The number that matters is your cost per acquisition, or CPA, which is how much you spend on ads to get one paying customer. To find it, divide your total ad spend by the number of sales those ads produced. If you spent 200 dollars on a TikTok campaign and it brought in 20 orders, your CPA is 10 dollars per sale, which is the figure you enter in the Estimated Ad Spend per Sale field. New dropshippers almost always underestimate this number because they forget that most ad clicks do not convert, so the cost is spread across many non-buyers. A more useful planning approach is to read the Break-Even Ad Spend figure this calculator gives you: it tells you the absolute maximum you can pay for one sale before you start losing money. If your real-world CPA from the Facebook or TikTok ads dashboard is below that ceiling, you profit. If it is above the ceiling, every sale costs you money no matter how high your revenue looks.
High revenue and high profit are not the same thing, and dropshipping is the classic example. Every order carries the same stack of costs: the item price from your supplier, the supplier shipping, the payment processing fee, and the ad spend it took to win that customer. If those costs add up to more than the price the customer paid, then each additional sale deepens the loss rather than reducing it, and scaling the ad budget only makes the bleeding faster. The most common hidden culprit is advertising cost. Sellers see a big revenue number in Shopify, assume they are winning, and never calculate that their true cost per acquisition is higher than their margin can support. Other quiet profit killers are paying for supplier shipping you forgot to price in, underestimating the payment gateway percentage and fixed transaction fee on every order, and offering free shipping without raising the product price to cover it. Enter your real numbers here and watch the visual receipt: if the net profit line is red, no amount of extra sales volume will fix it until you raise your price or lower your ad cost.

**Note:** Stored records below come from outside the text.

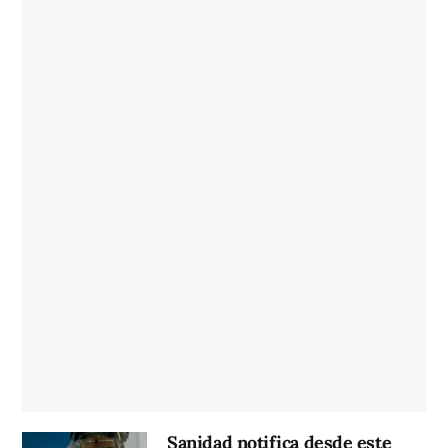
Sanidad notifica desde este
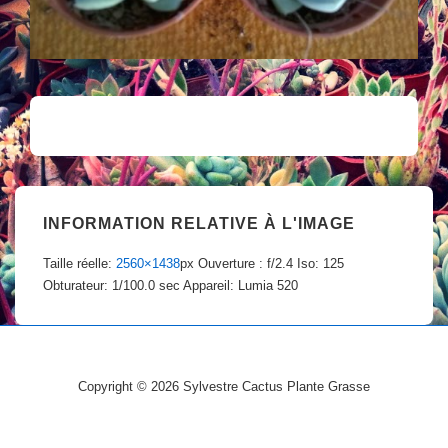
INFORMATION RELATIVE À L'IMAGE
Taille réelle:
2560×1438
px
Ouverture : f/2.4
Iso: 125
Obturateur: 1/100.0 sec
Appareil: Lumia 520
Copyright © 2026
Sylvestre Cactus Plante Grasse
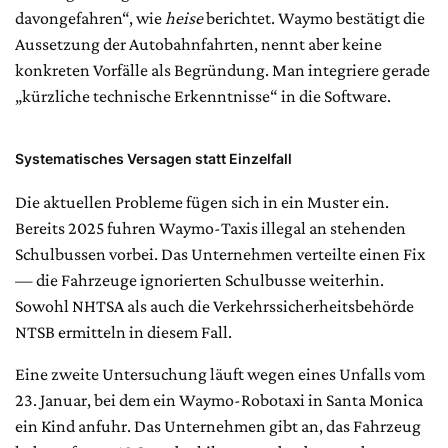
davongefahren“, wie
heise
berichtet. Waymo bestätigt die
Aussetzung der Autobahnfahrten, nennt aber keine
konkreten Vorfälle als Begründung. Man integriere gerade
„kürzliche technische Erkenntnisse“ in die Software.
Systematisches Versagen statt Einzelfall
Die aktuellen Probleme fügen sich in ein Muster ein.
Bereits 2025 fuhren Waymo-Taxis illegal an stehenden
Schulbussen vorbei. Das Unternehmen verteilte einen Fix
— die Fahrzeuge ignorierten Schulbusse weiterhin.
Sowohl NHTSA als auch die Verkehrssicherheitsbehörde
NTSB ermitteln in diesem Fall.
Eine zweite Untersuchung läuft wegen eines Unfalls vom
23. Januar, bei dem ein Waymo-Robotaxi in Santa Monica
ein Kind anfuhr. Das Unternehmen gibt an, das Fahrzeug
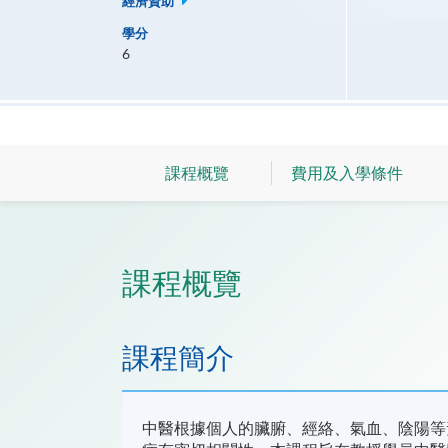
經濟資助
學分
6
課程概覽
費用及入學條件
課程概覽
課程簡介
中醫根據個人的臟腑、經絡、氣血、陰陽等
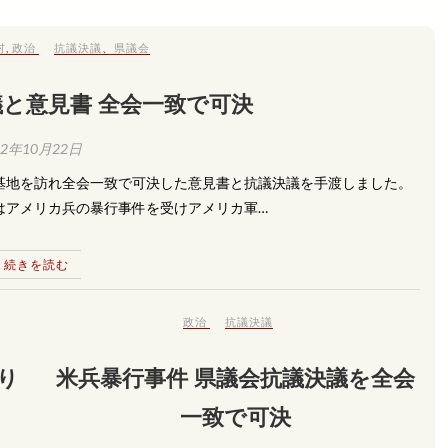
村
,
政治
抗議決議
、
県議会
議と意見書 全会一致で可決
12年10月22日
基地を訪れ全会一致で可決した意見書と抗議決議を手渡しました。
はアメリカ兵の暴行事件を受けアメリカ軍…
続きを読む
政治
抗議決議
り
米兵暴行事件 県議会抗議決議を全会
一致で可決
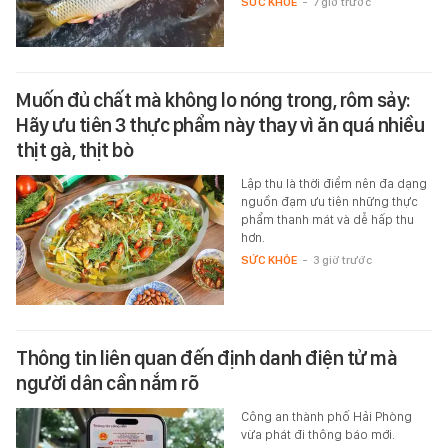
SỨC KHỎE
-
7 giờ trước
Muốn đủ chất mà không lo nóng trong, rôm sảy:
Hãy ưu tiên 3 thực phẩm này thay vì ăn quá nhiều
thịt gà, thịt bò
Lập thu là thời điểm nên đa dạng
nguồn đạm ưu tiên những thực
phẩm thanh mát và dễ hấp thu
hơn.
SỨC KHỎE
-
3 giờ trước
Thông tin liên quan đến định danh điện tử mà
người dân cần nắm rõ
Công an thành phố Hải Phòng
vừa phát đi thông báo mới.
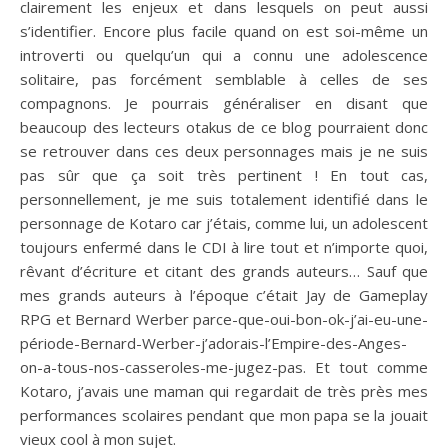
clairement les enjeux et dans lesquels on peut aussi
s’identifier. Encore plus facile quand on est soi-même un
introverti ou quelqu’un qui a connu une adolescence
solitaire, pas forcément semblable à celles de ses
compagnons. Je pourrais généraliser en disant que
beaucoup des lecteurs otakus de ce blog pourraient donc
se retrouver dans ces deux personnages mais je ne suis
pas sûr que ça soit très pertinent ! En tout cas,
personnellement, je me suis totalement identifié dans le
personnage de Kotaro car j’étais, comme lui, un adolescent
toujours enfermé dans le CDI à lire tout et n’importe quoi,
rêvant d’écriture et citant des grands auteurs… Sauf que
mes grands auteurs à l’époque c’était Jay de Gameplay
RPG et Bernard Werber parce-que-oui-bon-ok-j’ai-eu-une-
période-Bernard-Werber-j’adorais-l’Empire-des-Anges-
on-a-tous-nos-casseroles-me-jugez-pas. Et tout comme
Kotaro, j’avais une maman qui regardait de très près mes
performances scolaires pendant que mon papa se la jouait
vieux cool à mon sujet.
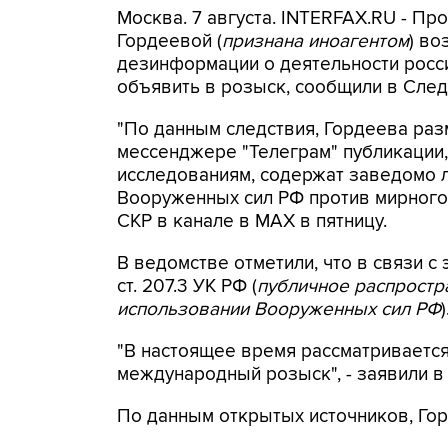
Москва. 7 августа. INTERFAX.RU - П
Гордеевой (
признана иноагентом
) во
дезинформации о деятельности росси
объявить в розыск, сообщили в След
"По данным следствия, Гордеева раз
мессенджере "Телеграм" публикации,
исследованиям, содержат заведомо
Вооруженных сил РФ против мирного 
СКР в канале в MAX в пятницу.
В ведомстве отметили, что в связи с 
ст. 207.3 УК РФ (
публичное распрост
использовании Вооруженных сил РФ
)
"В настоящее время рассматриваетс
международный розыск", - заявили в
По данным открытых источников, Гор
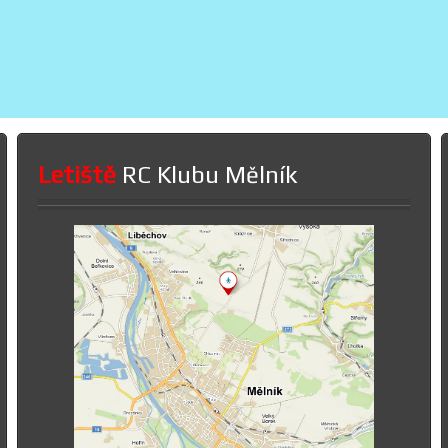
Letiště
RC Klubu Mělník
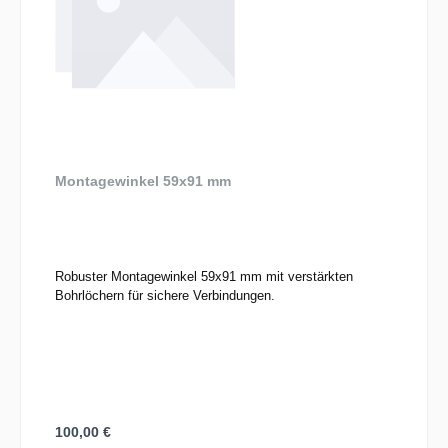
Montagewinkel 59x91 mm
Robuster Montagewinkel 59x91 mm mit verstärkten
Bohrlöchern für sichere Verbindungen.
Regulärer Preis:
100,00 €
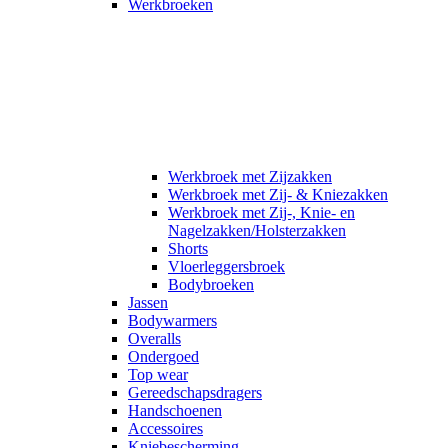
Werkbroeken
Werkbroek met Zijzakken
Werkbroek met Zij- & Kniezakken
Werkbroek met Zij-, Knie- en
Nagelzakken/Holsterzakken
Shorts
Vloerleggersbroek
Bodybroeken
Jassen
Bodywarmers
Overalls
Ondergoed
Top wear
Gereedschapsdragers
Handschoenen
Accessoires
Kniebescherming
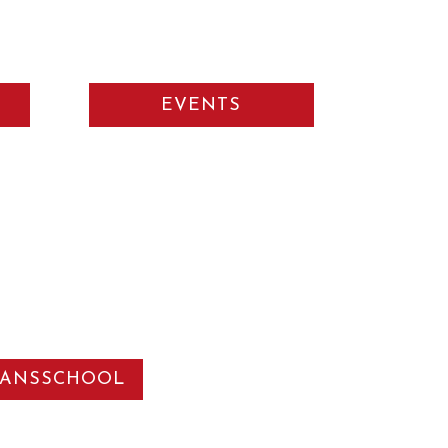
EVENTS
DANSSCHOOL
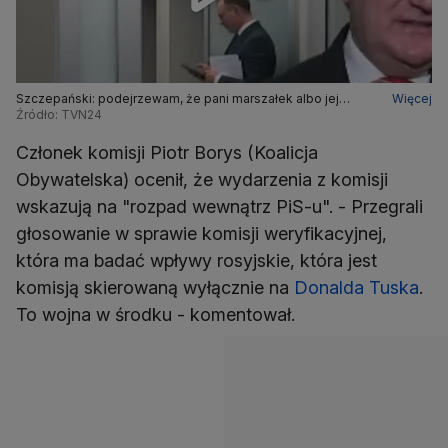
Szczepański: podejrzewam, że pani marszałek albo jej
Więcej
koledzy z PiS podejmą decyzję, że nie będą się bawić
Źródło: TVN24
zapałkami w postaci tej komisji
Członek komisji Piotr Borys (Koalicja
Obywatelska) ocenił, że wydarzenia z komisji
wskazują na "rozpad wewnątrz PiS-u". - Przegrali
głosowanie w sprawie komisji weryfikacyjnej,
która ma badać wpływy rosyjskie, która jest
komisją skierowaną wyłącznie na
Donalda Tuska
.
To wojna w środku - komentował.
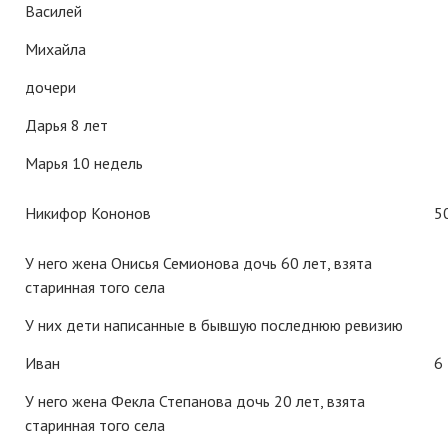
Василей
Михайла
дочери
Дарья 8 лет
Марья 10 недель
Никифор Кононов
5
У него жена Онисья Семионова дочь 60 лет, взята
старинная того села
У них дети написанные в бывшую последнюю ревизию
Иван
6
У него жена Фекла Степанова дочь 20 лет, взята
старинная того села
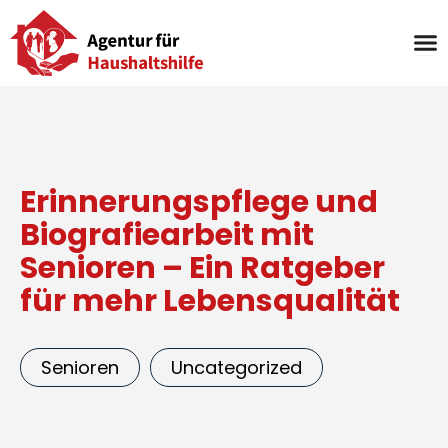
Zum
Inhalt
springen
Erinnerungspflege und
Biografiearbeit mit
Senioren – Ein Ratgeber
für mehr Lebensqualität
Senioren
Uncategorized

Free shipping is one of the strongest conversion boosters in e-commerce because shoppers hate seeing a shipping charge appear at checkout, and many abandon their cart when it does. The standard dropshipping approach is to offer free shipping but bake the real cost into a higher product price, so the customer sees one clean number and you still cover your costs. There is one detail to keep in mind: your payment processor charges its percentage fee on the total amount the customer pays, so raising the product price to cover shipping slightly increases the processing fee too. That effect is small and almost always outweighed by the higher conversion rate free shipping produces. To model this in the calculator, set Shipping Charged to Customer to 0 and make sure your Target Selling Price is high enough that the net profit stays comfortably positive after your supplier shipping cost, payment fees, and ad spend are all subtracted. If the margin turns yellow or red, raise the selling price until the cushion returns.
No. Every calculation runs entirely inside your own browser using client-side JavaScript. The selling price, shipping, supplier costs, platform fees, and ad spend you enter are never transmitted, saved, or shared with any server. Nothing you type leaves your device, so your pricing strategy and profit numbers stay completely private.